April 25 (Bloomberg) -- Intel Corp., whose chips are debuting in smartphones for the first time this week, expects to become a “big player” in the market over the next five years, following more than a decade of failed attempts.
“Intel doesn’t go into markets to be a small player,” Chief Financial Officer Stacy Smith said in an interview today at Bloomberg headquarters in New York. “It’s a billion-unit market, so there’s huge opportunity for us.”
Intel has announced five customer wins for its phone-chip designs, with the first device going on sale in India. The company is aiming to parlay its dominance in PCs -- where it has more than 80 percent of the market -- into orders for smartphones, which are increasingly taking on the functions of computers. In the past, Intel hasn’t been able to gain ground against wireless-chip rivals such as Qualcomm Inc.
This week’s debut means Intel is finally making headway in the market, Smith said.
“As of a week ago, we had zero share,” he said. “As of this week, it’s zero-point-something, because the first phones are selling.”
While phone chips won’t be material to Intel’s results in 2012, the company expects to have “meaningful sales” by next year at this time, Smith said. “And five years from now, we want to be a significant portion of the market,” he said.
Smith declined to quantify what would be significant for the Santa Clara, California-based company, beyond “a big number.”
Intel shares rose 2 percent to $27.86 at the close in New York. They have gained 15 percent this year.
India’s Lava International Ltd. became the first company to offer an Intel-based phone, rolling out a model called the XOLO X900 that runs Google Inc.’s Android software. Intel announced the partnership in February, saying Lava would sell both phones and tablet computers using its processors. The XOLO X900 went on sale in India on April 23.
France Telecom SA’s Orange, Motorola Mobility Holdings Inc., Lenovo Group Ltd. and China’s ZTE Corp. also plan to use the chips. Intel had previously announced partnerships with Nokia Oyj and LG Electronics Inc., but those deals didn’t result in phones coming to market.
Taking on Qualcomm
Qualcomm, based in San Diego, is the biggest maker of baseband modems -- the chips that connect phones to cellular networks. It also makes applications processors, which run the software on handsets. Texas Instruments Inc. and Nvidia Corp. compete in the market as well.

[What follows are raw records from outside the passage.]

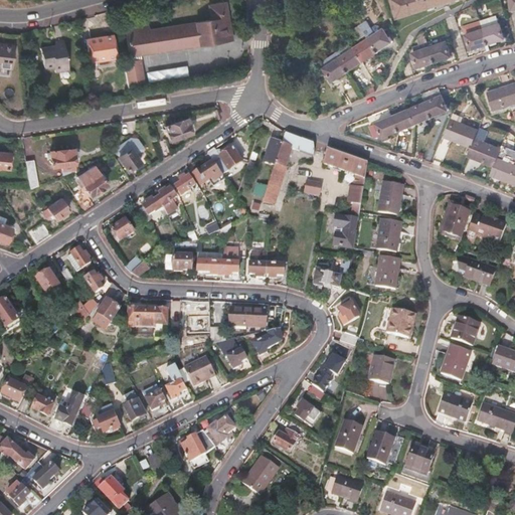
[(210,17),(151,26),(154,49),(226,38),(223,23),(218,23),(217,17),(227,15),(225,0),(208,3),(210,17)]
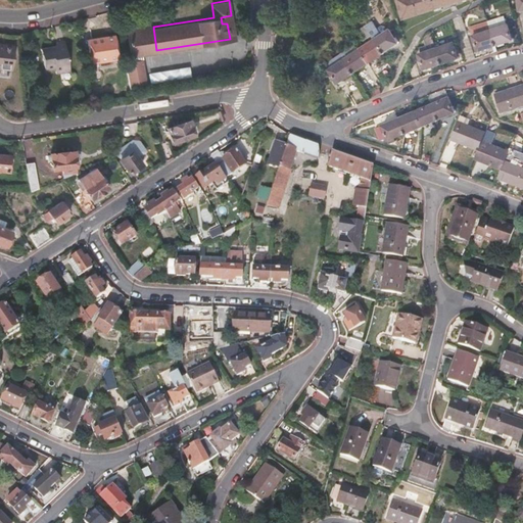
[(450,0),(399,0),(405,14),(450,0)]
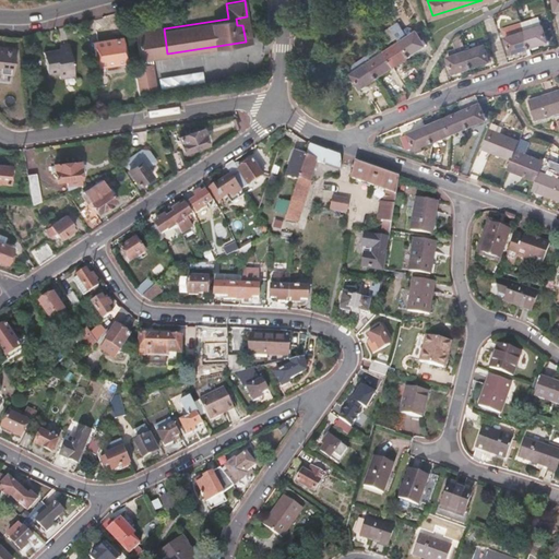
[(134,10),(135,14),(135,15),(159,12),(159,6),(134,10)]
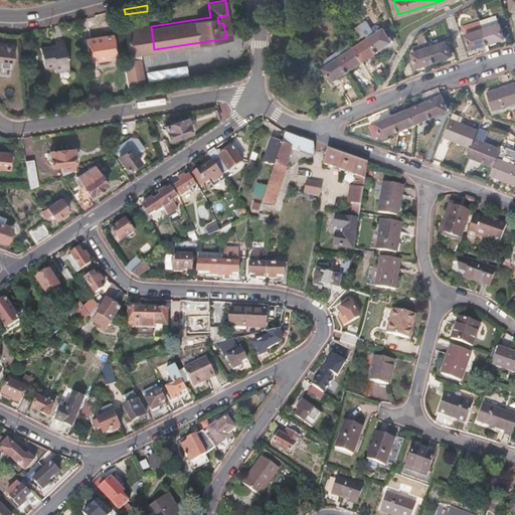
[(125,13),(115,14),(117,23),(126,21),(125,14),(125,13)]
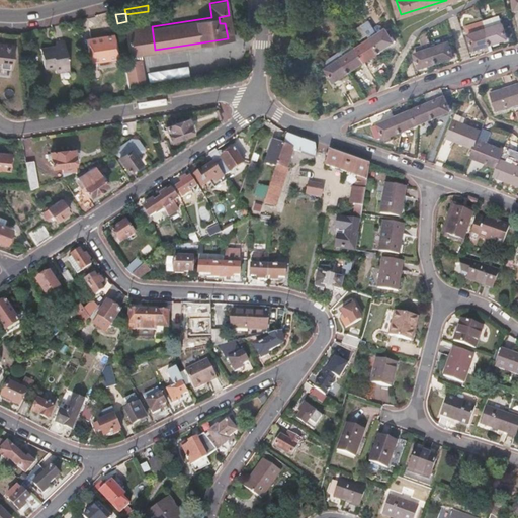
[(233,37),(229,15),(219,17),(220,23),(225,23),(228,38),(233,37)]
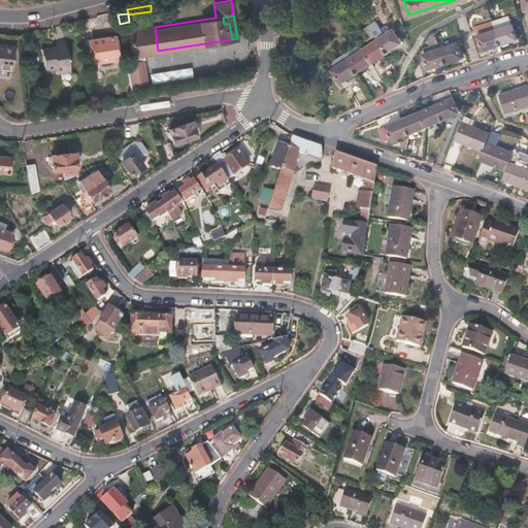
[(132,31),(152,28),(151,22),(131,24),(132,31)]
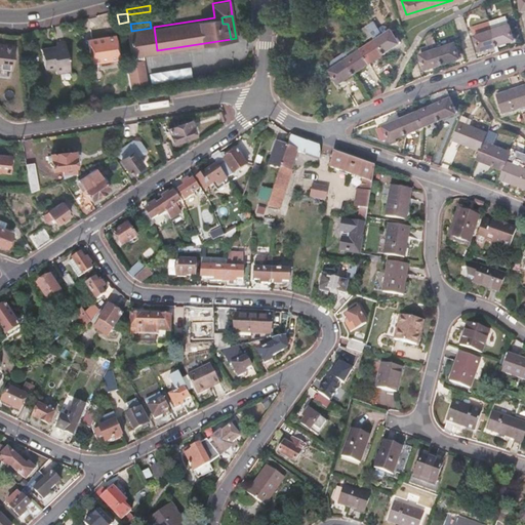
[(514,38),(510,23),(475,34),(480,48),(514,38)]
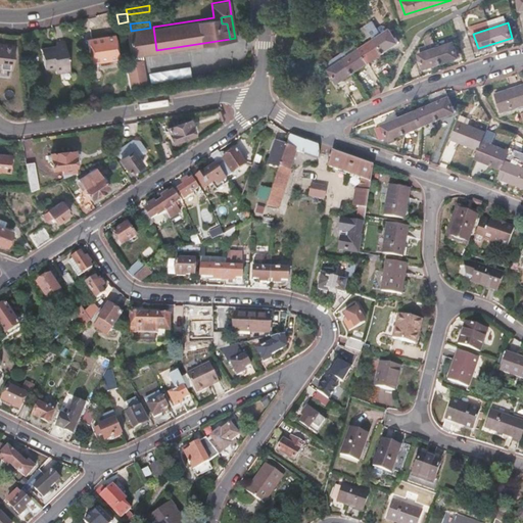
[(372,34),(365,24),(360,27),(367,37),(372,34)]
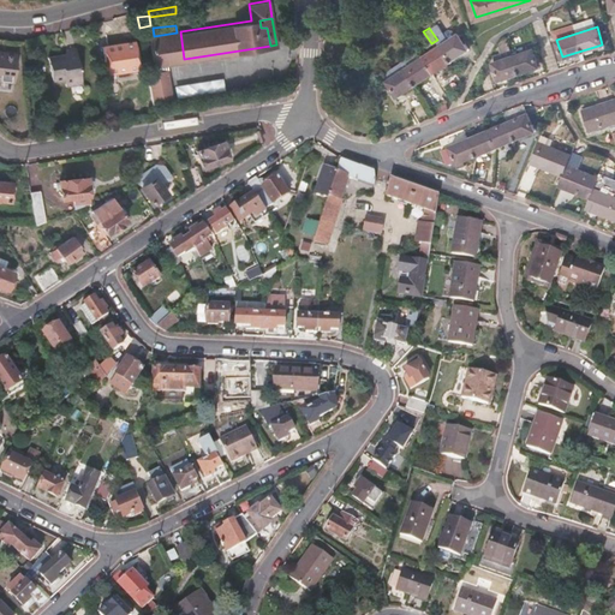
[(184,59),(180,31),(177,33),(154,36),(150,36),(154,64),(184,59)]
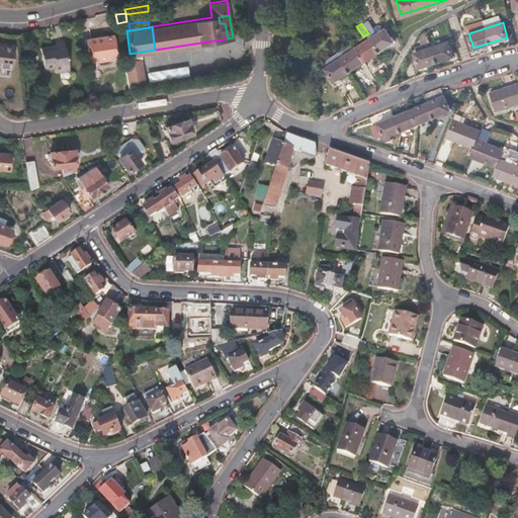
[(372,30),(368,33),(371,37),(348,53),(344,48),(334,55),(338,60),(327,67),(335,80),(395,39),(386,27),(375,34),(372,30)]
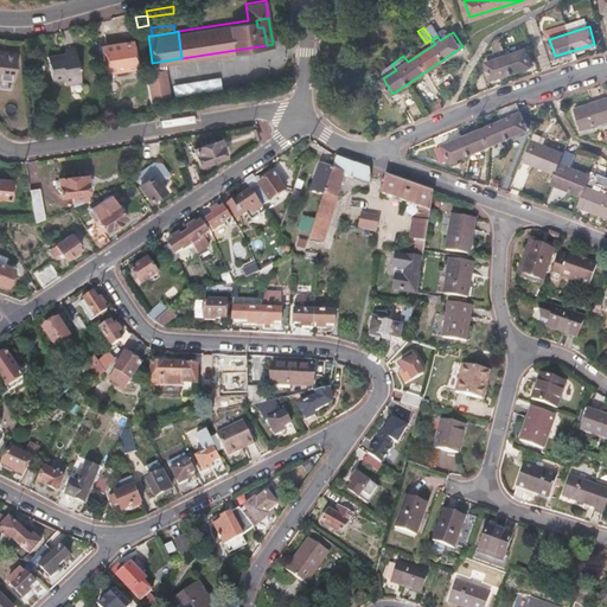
[(136,63),(133,37),(106,42),(107,46),(101,46),(104,68),(136,63)]
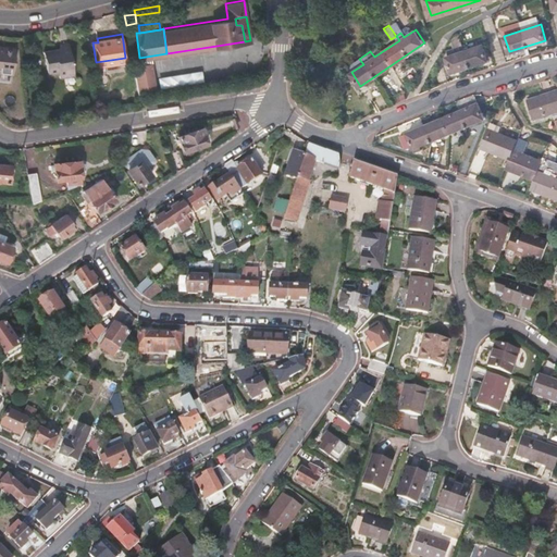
[(59,42),(59,47),(60,51),(54,51),(54,48),(42,50),(47,73),(57,71),(58,75),(72,73),(67,40),(59,42)]
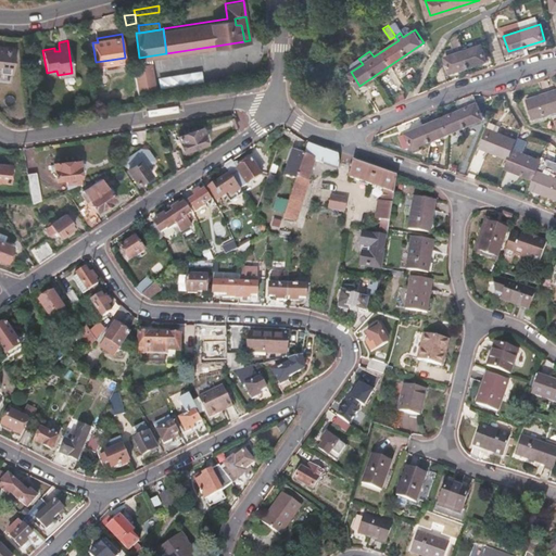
[(488,59),(482,42),(445,53),(451,71),(488,59)]
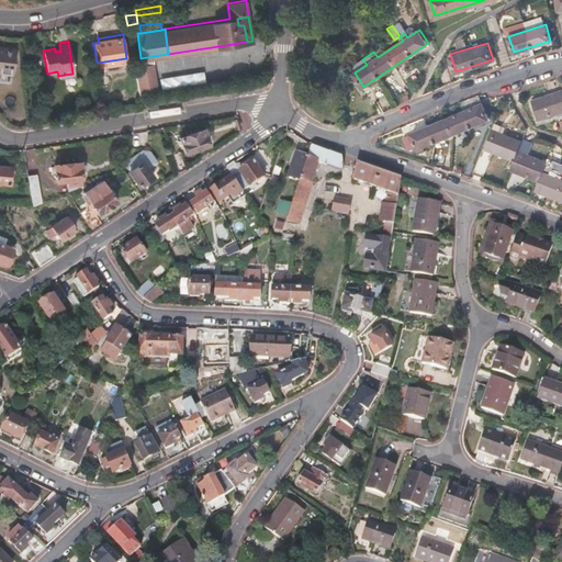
[(11,71),(13,46),(0,45),(0,70),(8,71),(11,71)]
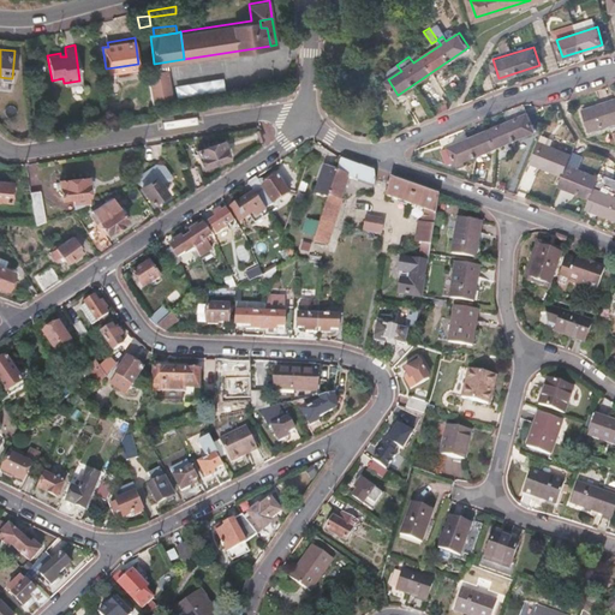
[(165,89),(162,75),(150,77),(153,91),(165,89)]
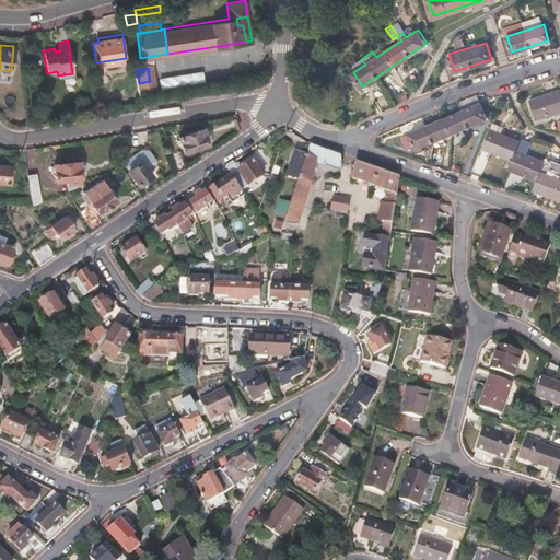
[(559,88),(531,98),(537,117),(559,108),(559,88)]
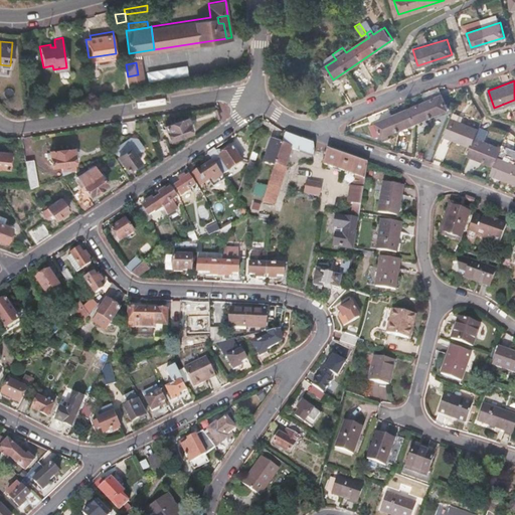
[(373,91),(375,83),(360,87),(364,95),(373,91)]
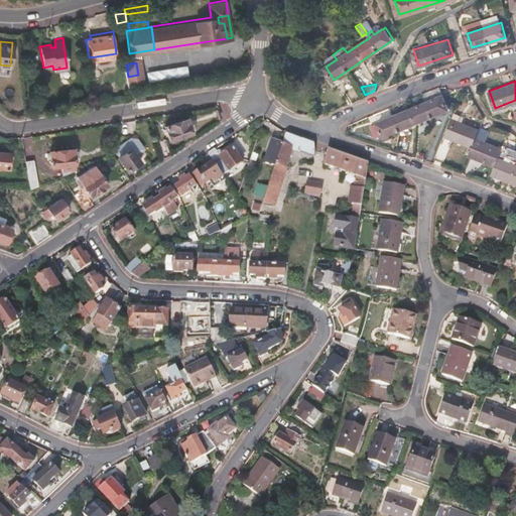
[(389,133),(448,109),(442,94),(370,124),(375,135),(381,133),(384,139),(390,136),(389,133)]
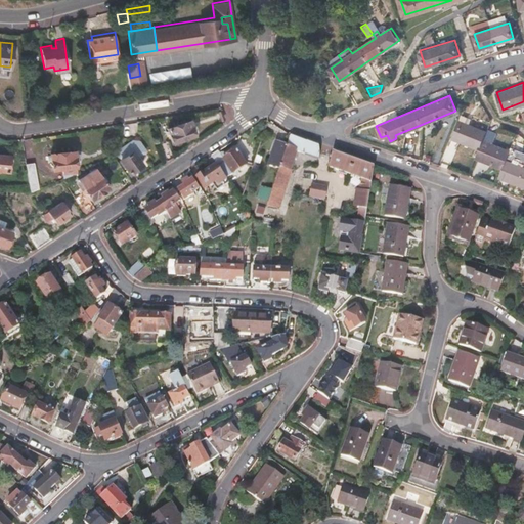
[(221,121),(232,120),(231,105),(220,106),(221,121)]
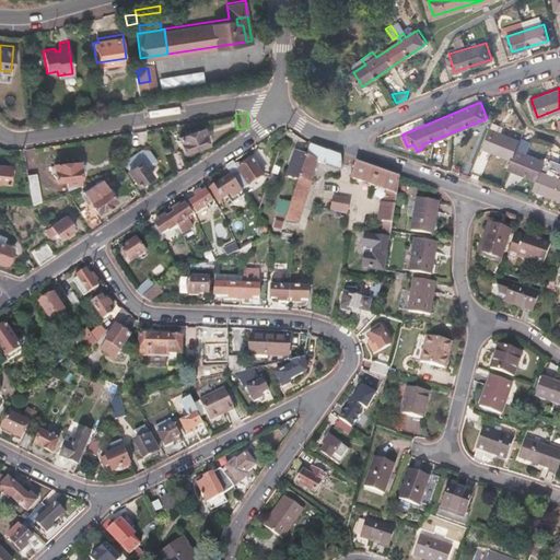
[(494,121),(491,128),(500,131),(503,125),(494,121)]
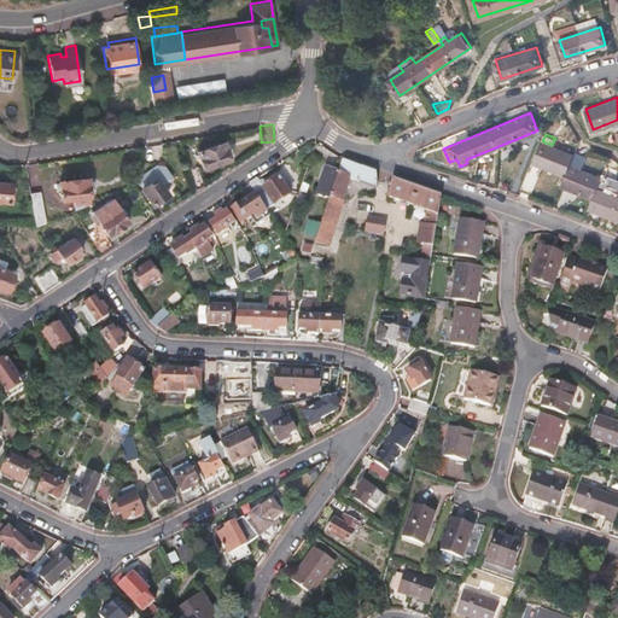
[(227,156),(221,140),(197,147),(203,165),(227,156)]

Apple Inc., meanwhile, designs its own application processors, which are manufactured by Samsung Electronics Co. Intel is offering both application processors and baseband chips.
Mobile-phone shipments are estimated to reach 1.7 billion in 2012, a gain of 8.2 percent from 2011, according to IDC. Smartphone shipments, a subset of the mobile-phone market, will surge almost 34 percent, the research firm predicts.
That’s a faster pace than the PC market, which remains Intel’s main source of revenue. Worldwide PC shipments will increase 4.4 percent this year to 368 million units, according to Gartner Inc.